April 2025: Tah­sim Dur­gun ist der Star der Stun­de. Sein auto­bio­gra­fi­sches Buch "Mama, bit­te lern Deutsch" führt seit eini­gen Wochen die Best­sel­ler­lis­te Sach­buch des SPIEGEL an. Es geht dar­in um den selbst erleb­ten "Ein­glie­de­rungs­ver­such in eine geschlos­se­ne Gesell­schaft". Dur­gun lie­fert authen­ti­sche Ein­bli­cke in ein Fami­li­en­le­ben des post­mi­gran­ti­schen Deutsch­lands der Nullerjahre.

Auf Sei­te 56 bekommt die Lek­tü­re einen Sound­track: Tah­sim zitiert Zei­len aus "Eines Tages" von Azad. Die Hook, gesun­gen mit der kraftvoll-​sanften Stim­me von Cas­san­dra Steen, hängt mir sofort in den Ohren und bleibt. Als das Musik­vi­deo 2006 auf MTV lief, habe ich den Song gefühlt. Die Stim­mung grau und düs­ter, Regen, Azad rappt über Trau­er und Schmerz. Prä­sent und mit Nach­druck. "Eines Tages" aber wird all dies hin­ter ihm lie­gen, er wird es schaf­fen und den Zustand der Hoff­nungs­lo­sig­keit über­win­den. "Eines Tages werd' ich jubeln und schrei'n." Das war auch mein Vor­satz: Wenn mei­ne all­täg­li­chen Pro­ble­me über­wun­den sind, war­tet end­lich die Welt auf mich. Für Tah­sim ging es damals um viel mehr, wie ich im Buch erfah­re. Er und sei­ne Geschwis­ter freu­ten sich aus vol­lem Her­zen dar­über, "dass ein Kur­de es geschafft hat". Azad stif­tet ihnen Iden­ti­tät und ist ein Vor­bild. Seit die­sem Song war Kur­de­s­ein plötz­lich cool, so Tah­sim. Die­se Bedeu­tung retro­spek­tiv nach­voll­zie­hen zu kön­nen, neh­me ich als Geschenk – es war nicht mei­ne Lebens­rea­li­tät, die damals vor mir auf dem Bild­schirm flim­mer­te. Mit Plat­ten­bau­vier­teln oder Git­ter­stä­ben hat­te ich wenig bis gar nichts zu tun. Nur, dass Jugend­li­che meist irgend­wann raus, sich befrei­en und wach­sen wol­len. So habe auch ich mich nach etwas gesehnt, für das die Zeit noch nicht gekom­men war. Eine Auf­bruchs­stim­mung wur­de auch in mir befeuert.

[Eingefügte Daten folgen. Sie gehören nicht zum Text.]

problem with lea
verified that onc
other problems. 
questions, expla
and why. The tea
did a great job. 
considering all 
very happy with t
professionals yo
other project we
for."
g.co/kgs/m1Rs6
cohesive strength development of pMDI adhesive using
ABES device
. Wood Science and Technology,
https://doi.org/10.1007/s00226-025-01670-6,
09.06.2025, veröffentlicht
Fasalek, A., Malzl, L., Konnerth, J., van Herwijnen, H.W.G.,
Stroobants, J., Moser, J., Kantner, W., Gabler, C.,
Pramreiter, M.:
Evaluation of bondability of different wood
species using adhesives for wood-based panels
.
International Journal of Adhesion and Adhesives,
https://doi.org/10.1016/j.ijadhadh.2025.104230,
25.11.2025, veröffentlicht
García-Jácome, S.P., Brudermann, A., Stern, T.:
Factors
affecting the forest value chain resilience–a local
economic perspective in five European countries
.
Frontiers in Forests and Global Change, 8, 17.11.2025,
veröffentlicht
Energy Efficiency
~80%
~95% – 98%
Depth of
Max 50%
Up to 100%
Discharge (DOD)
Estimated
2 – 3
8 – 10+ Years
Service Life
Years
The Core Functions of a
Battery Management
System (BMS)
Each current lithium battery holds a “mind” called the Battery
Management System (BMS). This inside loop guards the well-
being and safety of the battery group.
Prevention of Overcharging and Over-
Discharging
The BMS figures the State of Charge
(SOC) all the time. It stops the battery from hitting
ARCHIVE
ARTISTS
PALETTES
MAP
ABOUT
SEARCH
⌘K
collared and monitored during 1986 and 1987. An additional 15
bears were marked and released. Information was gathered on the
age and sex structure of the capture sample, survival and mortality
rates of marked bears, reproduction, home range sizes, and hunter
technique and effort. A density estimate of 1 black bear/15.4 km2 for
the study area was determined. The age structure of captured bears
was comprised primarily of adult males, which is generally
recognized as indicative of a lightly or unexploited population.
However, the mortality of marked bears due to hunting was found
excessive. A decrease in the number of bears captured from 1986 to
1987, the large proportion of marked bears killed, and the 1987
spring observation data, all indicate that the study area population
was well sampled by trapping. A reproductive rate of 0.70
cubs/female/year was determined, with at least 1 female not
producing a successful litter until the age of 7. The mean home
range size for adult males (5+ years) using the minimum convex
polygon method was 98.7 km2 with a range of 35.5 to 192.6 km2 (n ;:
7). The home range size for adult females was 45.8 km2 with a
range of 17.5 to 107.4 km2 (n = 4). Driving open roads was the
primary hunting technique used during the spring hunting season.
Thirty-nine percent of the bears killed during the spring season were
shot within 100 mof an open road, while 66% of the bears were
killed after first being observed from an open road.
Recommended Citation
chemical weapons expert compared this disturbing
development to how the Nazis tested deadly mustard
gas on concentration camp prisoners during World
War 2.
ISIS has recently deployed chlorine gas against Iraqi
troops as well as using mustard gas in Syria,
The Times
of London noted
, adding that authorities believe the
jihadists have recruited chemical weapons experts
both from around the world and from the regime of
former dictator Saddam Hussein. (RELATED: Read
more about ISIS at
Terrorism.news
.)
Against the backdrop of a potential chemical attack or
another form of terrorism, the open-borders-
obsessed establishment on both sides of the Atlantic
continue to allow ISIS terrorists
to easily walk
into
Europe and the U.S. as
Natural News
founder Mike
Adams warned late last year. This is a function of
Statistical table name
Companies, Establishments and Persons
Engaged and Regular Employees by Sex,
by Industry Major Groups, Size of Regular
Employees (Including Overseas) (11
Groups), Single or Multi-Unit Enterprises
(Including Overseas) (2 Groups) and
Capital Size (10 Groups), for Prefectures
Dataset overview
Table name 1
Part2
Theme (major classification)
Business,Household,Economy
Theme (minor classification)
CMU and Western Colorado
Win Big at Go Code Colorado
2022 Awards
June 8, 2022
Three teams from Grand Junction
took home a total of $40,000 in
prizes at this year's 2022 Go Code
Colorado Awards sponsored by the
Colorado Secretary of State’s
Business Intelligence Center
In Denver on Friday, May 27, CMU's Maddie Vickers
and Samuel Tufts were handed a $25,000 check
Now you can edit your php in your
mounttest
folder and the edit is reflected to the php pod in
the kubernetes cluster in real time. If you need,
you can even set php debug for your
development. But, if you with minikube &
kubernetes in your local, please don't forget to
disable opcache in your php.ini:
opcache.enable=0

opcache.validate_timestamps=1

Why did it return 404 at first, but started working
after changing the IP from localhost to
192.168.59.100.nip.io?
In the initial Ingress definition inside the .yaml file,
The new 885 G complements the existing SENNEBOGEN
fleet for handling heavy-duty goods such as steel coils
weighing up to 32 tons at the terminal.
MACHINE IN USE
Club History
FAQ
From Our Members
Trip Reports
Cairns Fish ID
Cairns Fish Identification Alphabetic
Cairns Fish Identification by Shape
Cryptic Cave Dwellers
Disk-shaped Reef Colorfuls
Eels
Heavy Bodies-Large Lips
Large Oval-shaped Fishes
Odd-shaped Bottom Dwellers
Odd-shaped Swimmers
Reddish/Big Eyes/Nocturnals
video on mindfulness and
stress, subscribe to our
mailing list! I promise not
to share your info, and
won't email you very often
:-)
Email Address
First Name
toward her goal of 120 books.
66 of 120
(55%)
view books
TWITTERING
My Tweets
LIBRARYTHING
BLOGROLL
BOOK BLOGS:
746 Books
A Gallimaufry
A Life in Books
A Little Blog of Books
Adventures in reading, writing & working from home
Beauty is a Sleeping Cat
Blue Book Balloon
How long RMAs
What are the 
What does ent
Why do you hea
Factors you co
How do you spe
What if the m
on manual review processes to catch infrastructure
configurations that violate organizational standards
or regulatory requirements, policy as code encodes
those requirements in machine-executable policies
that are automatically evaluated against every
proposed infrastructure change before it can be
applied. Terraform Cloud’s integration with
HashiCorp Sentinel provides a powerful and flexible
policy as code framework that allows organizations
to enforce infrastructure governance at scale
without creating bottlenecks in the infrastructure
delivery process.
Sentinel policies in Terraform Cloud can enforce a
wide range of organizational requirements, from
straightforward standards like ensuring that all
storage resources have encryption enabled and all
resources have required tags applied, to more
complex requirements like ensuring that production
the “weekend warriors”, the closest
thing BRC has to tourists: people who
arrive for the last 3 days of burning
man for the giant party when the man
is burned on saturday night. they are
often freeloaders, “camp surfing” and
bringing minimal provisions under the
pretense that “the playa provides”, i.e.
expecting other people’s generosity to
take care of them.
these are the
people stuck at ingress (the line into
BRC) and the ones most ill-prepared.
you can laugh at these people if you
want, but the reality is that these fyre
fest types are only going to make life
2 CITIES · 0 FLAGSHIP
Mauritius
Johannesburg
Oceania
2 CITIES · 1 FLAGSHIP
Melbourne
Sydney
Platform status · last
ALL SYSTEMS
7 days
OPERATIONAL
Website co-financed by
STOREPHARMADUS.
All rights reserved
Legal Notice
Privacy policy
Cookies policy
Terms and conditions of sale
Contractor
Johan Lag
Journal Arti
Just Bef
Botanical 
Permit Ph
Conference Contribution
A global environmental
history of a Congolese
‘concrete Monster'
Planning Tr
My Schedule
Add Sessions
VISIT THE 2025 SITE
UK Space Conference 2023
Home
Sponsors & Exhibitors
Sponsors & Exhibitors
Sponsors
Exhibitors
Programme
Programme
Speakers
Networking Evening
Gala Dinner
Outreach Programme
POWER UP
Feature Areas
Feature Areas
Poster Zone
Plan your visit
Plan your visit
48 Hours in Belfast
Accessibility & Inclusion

Die geschlos­se­ne Gesell­schaft, von der Tah­sim berich­tet, exis­tiert wei­ter­hin. Aber auch heu­te noch kann Rap bei die­sem Auf­bruch behilf­lich sein. Azad und Cas­san­dra Steen haben ihren Teil bei­getra­gen und den Sound­track für vie­le Hörer:innen gelie­fert. Und wer weiß, viel­leicht tra­gen star­ke Geschich­ten wie die von Azad und Tah­sim "eines Tages" zu einer gelun­ge­ne­ren Inte­gra­ti­ons­po­li­tik für die Geschich­ten von mor­gen bei.